**Required action 1**
Answer these questions from the excerpt on atheism and science:
(a) According to the excerpt, what have atheists used science as a medium to do?
(b) Conceptually, what is the only position atheism puts forward?
(c) What have neo-atheists like Richard Dawkins openly admitted?
**Required action 2**
Reproduce the passage of the excerpt on atheism and science from "Atheism: A Scientific" up to and including "be completely non-existent.".
**Required action 3**
Summarize the excerpt on atheism and science in two sentences.

Since the emergence of science as a particular field of study, atheists have used science as a medium to disguise atheism and this continues to date. Here again, atheism never aims at directly advocating its social merits, but rather it might be the sense of inferiority towards their own ideas that force them to associate themselves with science.

Atheism: A Scientific Analysis

If science is to be in a way connected with atheistic philosophies, the primary criterion is there should be some conceptual discussion between them. But it could be observed that atheistic science by definition is against scientific norms and its methodology.

Conceptually, the only position that atheism puts forward is that there is no God. But this fundamental worldview itself is opposed to the investigative intelligence of science. Neo-atheists like Richard Dawkins have openly admitted that it is impossible to completely prove that God doesn’t exist and this is why they wholeheartedly agree that no existence can be proved to be completely non-existent.

**Data extract**
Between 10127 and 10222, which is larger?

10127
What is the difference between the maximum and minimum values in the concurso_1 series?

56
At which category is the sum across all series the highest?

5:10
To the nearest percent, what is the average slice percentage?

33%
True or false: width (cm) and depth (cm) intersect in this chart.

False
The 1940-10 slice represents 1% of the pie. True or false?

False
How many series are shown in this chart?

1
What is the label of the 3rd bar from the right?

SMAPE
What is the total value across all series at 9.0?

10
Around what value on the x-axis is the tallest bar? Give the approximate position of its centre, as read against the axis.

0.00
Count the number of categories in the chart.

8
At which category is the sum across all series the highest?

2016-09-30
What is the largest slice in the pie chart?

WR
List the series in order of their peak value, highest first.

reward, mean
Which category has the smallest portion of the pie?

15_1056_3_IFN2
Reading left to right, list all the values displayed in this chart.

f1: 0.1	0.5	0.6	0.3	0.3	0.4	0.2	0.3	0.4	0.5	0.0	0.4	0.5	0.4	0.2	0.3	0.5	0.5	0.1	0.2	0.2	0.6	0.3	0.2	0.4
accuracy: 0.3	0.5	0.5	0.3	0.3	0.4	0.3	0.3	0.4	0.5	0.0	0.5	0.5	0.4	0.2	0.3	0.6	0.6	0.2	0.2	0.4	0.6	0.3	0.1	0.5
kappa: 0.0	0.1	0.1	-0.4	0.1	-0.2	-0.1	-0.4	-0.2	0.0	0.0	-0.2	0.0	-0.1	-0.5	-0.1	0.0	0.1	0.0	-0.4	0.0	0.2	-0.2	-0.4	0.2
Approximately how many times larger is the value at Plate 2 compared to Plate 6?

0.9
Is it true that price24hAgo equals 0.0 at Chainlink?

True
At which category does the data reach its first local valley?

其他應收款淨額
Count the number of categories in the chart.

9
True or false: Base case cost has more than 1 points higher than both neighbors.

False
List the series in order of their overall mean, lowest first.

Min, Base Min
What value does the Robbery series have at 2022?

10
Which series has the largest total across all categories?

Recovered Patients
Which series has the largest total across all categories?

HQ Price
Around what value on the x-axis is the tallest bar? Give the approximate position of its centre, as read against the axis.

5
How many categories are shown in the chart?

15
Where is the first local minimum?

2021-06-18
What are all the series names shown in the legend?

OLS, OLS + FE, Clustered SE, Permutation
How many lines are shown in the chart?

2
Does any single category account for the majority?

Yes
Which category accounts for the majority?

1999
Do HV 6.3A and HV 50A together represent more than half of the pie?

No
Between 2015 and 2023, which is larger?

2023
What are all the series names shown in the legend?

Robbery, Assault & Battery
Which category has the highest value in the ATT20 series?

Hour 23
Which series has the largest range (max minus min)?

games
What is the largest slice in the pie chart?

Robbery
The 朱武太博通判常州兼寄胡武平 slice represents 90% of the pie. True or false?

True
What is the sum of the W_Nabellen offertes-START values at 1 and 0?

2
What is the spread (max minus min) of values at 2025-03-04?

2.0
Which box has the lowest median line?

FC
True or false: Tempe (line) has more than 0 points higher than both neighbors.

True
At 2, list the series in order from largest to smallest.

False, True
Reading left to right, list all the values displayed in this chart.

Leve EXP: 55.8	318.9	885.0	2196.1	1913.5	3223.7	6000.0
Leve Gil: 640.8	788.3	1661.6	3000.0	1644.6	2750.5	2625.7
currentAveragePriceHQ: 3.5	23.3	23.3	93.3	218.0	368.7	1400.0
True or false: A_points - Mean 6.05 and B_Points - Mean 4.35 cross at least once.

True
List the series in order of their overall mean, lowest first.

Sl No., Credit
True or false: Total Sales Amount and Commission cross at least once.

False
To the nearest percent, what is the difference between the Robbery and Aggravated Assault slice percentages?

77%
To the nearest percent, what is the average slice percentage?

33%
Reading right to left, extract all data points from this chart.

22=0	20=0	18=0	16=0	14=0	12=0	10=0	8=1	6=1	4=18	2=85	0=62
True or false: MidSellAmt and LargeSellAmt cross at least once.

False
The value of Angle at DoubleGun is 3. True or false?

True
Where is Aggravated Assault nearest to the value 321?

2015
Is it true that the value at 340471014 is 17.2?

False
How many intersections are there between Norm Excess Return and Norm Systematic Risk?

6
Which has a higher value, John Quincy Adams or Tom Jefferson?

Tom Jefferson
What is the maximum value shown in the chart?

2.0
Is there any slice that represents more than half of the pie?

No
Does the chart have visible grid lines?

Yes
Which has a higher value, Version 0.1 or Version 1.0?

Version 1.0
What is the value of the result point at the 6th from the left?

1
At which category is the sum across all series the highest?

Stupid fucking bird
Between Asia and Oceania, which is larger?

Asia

**Written response 1**
(a) To disguise atheism.
(b) That there is no God.
(c) That it is impossible to completely prove that God doesn't exist.

**Written response 2**
Atheism: A Scientific Analysis

If science is to be in a way connected with atheistic philosophies, the primary criterion is there should be some conceptual discussion between them. But it could be observed that atheistic science by definition is against scientific norms and its methodology.

Conceptually, the only position that atheism puts forward is that there is no God. But this fundamental worldview itself is opposed to the investigative intelligence of science. Neo-atheists like Richard Dawkins have openly admitted that it is impossible to completely prove that God doesn’t exist and this is why they wholeheartedly agree that no existence can be proved to be completely non-existent.

**Written response 3**
The excerpt argues that atheists have used science to disguise atheism since science emerged as a field, perhaps out of a sense of inferiority toward their own ideas, and that atheistic science by definition goes against scientific norms and methodology. It says atheism's only position, that there is no God, is opposed to the investigative intelligence of science, and that neo-atheists like Richard Dawkins have admitted it is impossible to completely prove God doesn't exist.